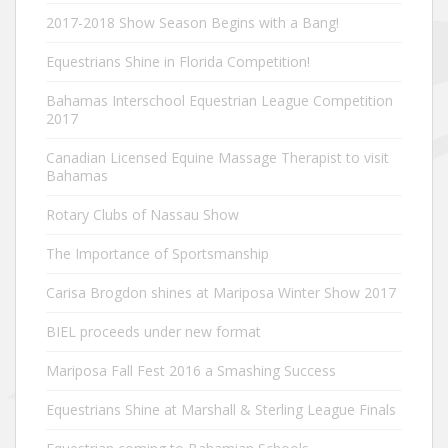
2017-2018 Show Season Begins with a Bang!
Equestrians Shine in Florida Competition!
Bahamas Interschool Equestrian League Competition
2017
Canadian Licensed Equine Massage Therapist to visit
Bahamas
Rotary Clubs of Nassau Show
The Importance of Sportsmanship
Carisa Brogdon shines at Mariposa Winter Show 2017
BIEL proceeds under new format
Mariposa Fall Fest 2016 a Smashing Success
Equestrians Shine at Marshall & Sterling League Finals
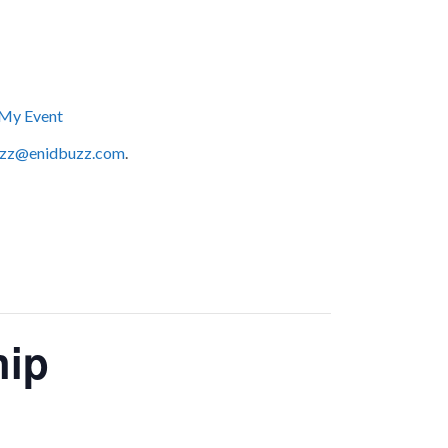
My Event
zz@enidbuzz.com
.
hip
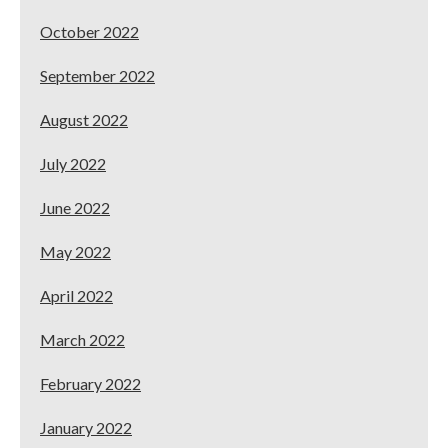
October 2022
September 2022
August 2022
July 2022
June 2022
May 2022
April 2022
March 2022
February 2022
January 2022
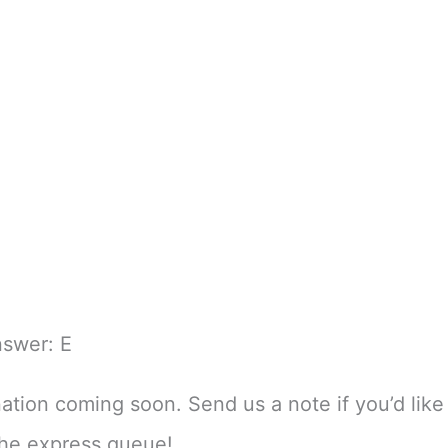
nswer: E
nation coming soon. Send us a note if you’d like 
the express queue!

:::::

ABOUT THIS EXERCISE ▸ Would you print, exactly as they appear, the lines from the line with "Mariposa Fall Fest 2016 a Smashing Success" through the end of the entries above, leaving out the pictures?

RESULT OF THIS EXERCISE ▸
Mariposa Fall Fest 2016 a Smashing Success
Equestrians Shine at Marshall & Sterling League Finals
My Event
zz@enidbuzz.com
.
hip
October 2022
September 2022
August 2022
July 2022
June 2022
May 2022
April 2022
March 2022
February 2022
January 2022
nswer: E
nation coming soon. Send us a note if you’d like 
the express queue!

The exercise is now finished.